Reactions: Informative 1


----------



## VictorBravo (Feb 12, 2014)

Reformed Covenanter said:


> Does the denial of the concept of natural law logically lead to a rejection of the notion of a covenant of works?



There is a terminology issue that I sometimes find confuses the topic. For example, Blackstone in his _Commentary on the Laws of England_, distinguishes “Natural Law” from the “Laws of Nature.” “Natural Law” was what man, using his defective faculties, is able to discern from observation. “Laws of Nature” are those objectively true laws decreed by God, and which we can only discern for sure by revelation from God.

Having said that, I tend to follow the old formulation that Laws of Nature are the total set of Laws decreed by God for his creation and includes what we call the Covenant of Works. That means the Laws of Nature include things like the fact that objects in nature follow consistent behavior (such as facts like apples fall to the ground, trees grow up from the ground, objects pushed tend to move, etc.—in other words, all the empirically-acknowledged and so-called scientific laws), and also include what we call the Moral law.

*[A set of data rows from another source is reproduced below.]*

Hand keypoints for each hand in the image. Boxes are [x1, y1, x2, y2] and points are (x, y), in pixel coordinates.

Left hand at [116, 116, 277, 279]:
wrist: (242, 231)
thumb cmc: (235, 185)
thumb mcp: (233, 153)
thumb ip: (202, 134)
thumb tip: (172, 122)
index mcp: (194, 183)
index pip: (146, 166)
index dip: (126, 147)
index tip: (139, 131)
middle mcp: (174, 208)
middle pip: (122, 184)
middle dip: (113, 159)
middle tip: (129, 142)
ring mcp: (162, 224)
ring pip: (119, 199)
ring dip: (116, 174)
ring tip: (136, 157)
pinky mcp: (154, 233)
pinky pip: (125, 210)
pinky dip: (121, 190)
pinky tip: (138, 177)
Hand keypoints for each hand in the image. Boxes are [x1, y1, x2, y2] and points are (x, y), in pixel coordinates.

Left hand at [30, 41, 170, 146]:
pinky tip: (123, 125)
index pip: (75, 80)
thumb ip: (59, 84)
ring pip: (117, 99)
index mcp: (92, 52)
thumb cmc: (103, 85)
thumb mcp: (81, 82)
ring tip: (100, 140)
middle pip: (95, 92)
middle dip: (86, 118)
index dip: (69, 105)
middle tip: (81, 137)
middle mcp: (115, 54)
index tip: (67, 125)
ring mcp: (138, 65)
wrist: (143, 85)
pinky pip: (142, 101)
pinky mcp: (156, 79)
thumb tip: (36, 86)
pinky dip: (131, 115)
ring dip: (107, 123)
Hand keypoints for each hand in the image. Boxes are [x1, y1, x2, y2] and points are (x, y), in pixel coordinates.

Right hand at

So the Moral law would be a subset of the Law of Nature.

In other words, God has decreed that his Creation will behave in a certain manner. Rocks obey him, plants obey him, animals obey him. Planets and stars obey him. Obeying God can properly be described as a covenant of works. Accordingly, Man also is required to obey him.

Of course, we know that of all creation, only man and some angels dared to disobey the Law of Nature. But they were fully aware of their duty. That is what makes it so remarkable and disastrous. And, I suppose, it is why all creation groans.

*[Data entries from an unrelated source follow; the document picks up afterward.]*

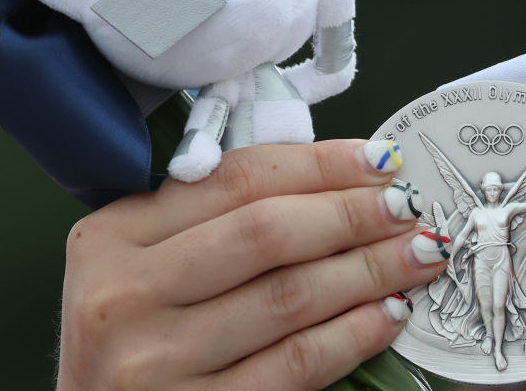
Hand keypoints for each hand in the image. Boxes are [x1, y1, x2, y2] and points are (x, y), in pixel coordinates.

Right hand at [56, 140, 448, 389]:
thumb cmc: (130, 337)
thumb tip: (327, 184)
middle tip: (407, 206)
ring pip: (289, 297)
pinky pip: (294, 365)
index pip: (232, 179)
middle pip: (264, 232)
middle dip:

So, yes, denying what I call the Law of Nature (and what others call natural law) would be denying the covenant of works.


----------



## Reformed Covenanter (Feb 13, 2014)

KMK said:


> Who denies natural law anyway? FV?



Barthians and some Van Tillian Reconstructionists (I emphasise _some_). These people also deny the covenant of works, hence my question.


----------



## Reformed Covenanter (Feb 13, 2014)

au5t1n said:


> the covenant of works is not contained in natural law itself (else we'd be antinomians) but is superadded



The basic point raised in the OP is that the notion of a covenant of works presupposes the existence of the law of nature/moral law prior to its inscripturation in the Bible (especially for the reasons that the Revd Winzer has given above). I assume you would agree.


----------



## au5t1n (Feb 13, 2014)

Reformed Covenanter said:


> The basic point raised in the OP is that the notion of a covenant of works presupposes the existence of the law of nature/moral law prior to its inscripturation in the Bible (especially for the reasons that the Revd Winzer has given above). I assume you would agree.



Yes, I see what you are saying now.


----------